It’s been increasingly difficult to satirize the American political landscape. Shows like Veep started off poking fun at the “it doesn’t even matter” version of the political framework and ended in an almost slapstick sack of dick jokes in 2019.
The Purge, which came to us in 2013, put a scary spin on reality by fathoming a scenario where for one night a year, “all crime is legal.” It felt light handed at the time, positing that the wealthy were more able to protect themselves on purge night and making a Black veteran would-be-purge-victim the catalyst of the bloodbath. As time when on, the series continued to deliver films that removed the satire veneer and put purgers in red ball caps.
The task of satirizing America became increasingly morose, but the series inched deeper into its own messaging, culminating now in The Forever Purge. This newest installment comes into the world where a border wall was a reality, where immigrants were stuffed into cages, where after the presidential election, there was an insurrection at the Capitol. The Forever Purge stepped into this version of the world and left me thinking “satire is dead.”
The Forever Purge unflinchingly stays the course of the rest of the series with its on the nose messaging. There are uses of “bad hombre” and long shots of the border wall that feel like my nose is being rubbed in truth as if I wasn’t aware of it. We all have the friend who just discovered liberalism and shares with you the definition of “privilege.” This movie is that friend. But this is nothing new for the franchise that’s earlier films had a political party link their murder of “lesser” Americans to a church ceremony.
Adela (Ana de la Reguera) and Juan (Tenoch Huerta) are a Mexican couple working in Los Feliz Valley, Texas. They work in different capacities alongside other Mexican people for the Tucker family. Dylan Tucker (Josh Lucas) represents the “I’m not prejudiced” American type; he thinks all people of all races are equal, he doesn’t hate Mexicans, he just doesn’t think they should mix with white people. He’s sandwiched between his wife, Harper (Leven Rambin) and his father, Caleb (Will Patton) who loathe the New Founding Fathers of America and cringe at Dylan’s thoughts on their Mexican staff.
“James DeMonaco, who wrote the entire [Purge]series, is back.”
The purge was outlawed previously with the election of a progressive politician, but the NFFA are back in power, and the Tuckers are bracing for the first purge in years. Adela and Juan, newcomers to the country, are bracing for their first purge.
The night goes as expected, with trucks of killers pontificating about cleansing America, but after Adela returns to work the next day, she learns the event might not be over. She glances at an empty kitchen and asks, “where is everyone?” then steps outside to meet some purgers who didn’t cease when the sirens blared.

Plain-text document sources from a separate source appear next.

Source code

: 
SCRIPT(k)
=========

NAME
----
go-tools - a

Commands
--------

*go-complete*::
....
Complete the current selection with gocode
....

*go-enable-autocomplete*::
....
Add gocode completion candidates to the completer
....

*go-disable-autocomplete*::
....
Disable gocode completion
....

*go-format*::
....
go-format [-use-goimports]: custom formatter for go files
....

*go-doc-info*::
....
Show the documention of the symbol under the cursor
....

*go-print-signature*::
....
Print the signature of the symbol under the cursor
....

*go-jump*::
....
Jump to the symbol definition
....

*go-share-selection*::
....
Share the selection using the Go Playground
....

Fans of the night of killing have decided the purge is “ever after,” and continue slaughtering Americans in the street with the mantra of getting their America back. Soon, marshal law is declared, and the borders are about to clos,e so Adela, Juan, T.T. (Alejandro Edda), and the Tuckers make a break for the Mexican border.
The rest is a bloody and gunfire laden thrill ride that doesn’t leave so much as a second for you to catch your breath. The strength in these films has always been the balance of real fear with the satirical spin, and this film pushes a bit father when the lampoon dies.
Kill scenes are shot like surveillance videos, purgers looking like firing squads. It’s to the film’s credit, as it shook me to my core and made for effective scares. But it also made me taste vomit when I wasn’t prepared to see such real looking kills from an all-too-real movie. This series has always had a great mix of horror and fast paced action, and this installment is no exception. The kills hit, the sounds terrify, and it’s heart pounding enough that my eyes were peeled the full run time.
James DeMonaco, who wrote the entire series, is back. This time, paired with director, Edvardo Gout, a newcomer to the franchise. DeMonaco’s take on the world is ever present, and Gout has done cool work changing up the scares and action scenes. It fits comfortably in the franchise but has enough going on to feel fresh.
The primary villains in this movie are not the politicians, but the characters that feel like insurrectionists. There is a moment where Caleb Tucker is held up by purgers and he pontificates about the protected politicians pulling the strings and pitting impoverished Americans against each other.
It’s not subtle language coming from the “woke” patriarch, and pretty on brand for how the rest of the series has tackled real life. We all watched as the Capitol was infiltrated by insurrectionists not willing to accept election results. We watched the videos of the outgoing political party’s leaders wearing suits and drinking cocktails while it happened. This movie only spared us the champagne.
If you can stomach the grim view of America that feels increasingly real, this flick is worth the watch. It’s not boring, and there’s some catharsis in watching screeching racists get their throats slit on native lands. Though it portrays a bleak reality, it still comes with hope.
Mexican and Indigenous people work together to slay the villains and find comfort and a home. It dances a little close to the “racist learns Mexicans are okay, actually, after they save his life,” bit but it’s easy enough to take it as a lesson for the character in how casual racism can lead to death. There is almost no veil left between the series and life, so if you’re done with escapism and ready for the lesson in politics that this franchise delivers, check it out.